* [Aim A] Pull out every line of the rows below that contains the string "element".

* [Text excerpt]

For example, you might have jobs with these two groupings:
[source,js]
--------------------------------------------------
PUT _xpack/rollup/job/sensor-all
{
"groups" : {
"date_histogram": {
"field": "timestamp",
"interval": "1h",
"delay": "7d"
},
"terms": {
"fields": ["node"]
}
},
"metrics": [
{
"field": "price",
"metrics": ["avg"]
}
]
...
}
--------------------------------------------------
// NOTCONSOLE
and
[source,js]
--------------------------------------------------
PUT _xpack/rollup/job/sensor-building
{
"groups" : {
"date_histogram": {
"field": "timestamp",
"interval": "1h",
"delay": "7d"
},
"terms": {
"fields": ["node", "building"]
}
}
...
}
--------------------------------------------------
// NOTCONSOLE
The first job `sensor-all` contains the groupings and metrics that apply to all data in the index. The second job is rolling up a subset
of data (in different buildings) which also include a building identifier. You did this because combining them would run into the limitation
described in the previous section.

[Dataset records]

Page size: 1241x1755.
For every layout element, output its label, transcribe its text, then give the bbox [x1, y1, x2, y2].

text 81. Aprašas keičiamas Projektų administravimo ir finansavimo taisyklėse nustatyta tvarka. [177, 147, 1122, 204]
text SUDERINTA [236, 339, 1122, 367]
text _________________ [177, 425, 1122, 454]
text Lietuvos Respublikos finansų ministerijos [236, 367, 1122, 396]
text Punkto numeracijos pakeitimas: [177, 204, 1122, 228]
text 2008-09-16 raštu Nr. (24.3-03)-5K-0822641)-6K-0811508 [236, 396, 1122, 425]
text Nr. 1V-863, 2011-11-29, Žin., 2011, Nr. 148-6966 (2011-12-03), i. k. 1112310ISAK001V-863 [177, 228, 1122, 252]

* [Aim B] In the rollup jobs excerpt, which fields does the `sensor-building` job list under its terms grouping?

* [Written response A]
For every layout element, output its label, transcribe its text, then give the bbox [x1, y1, x2, y2].

* [Written response B] "node" and "building"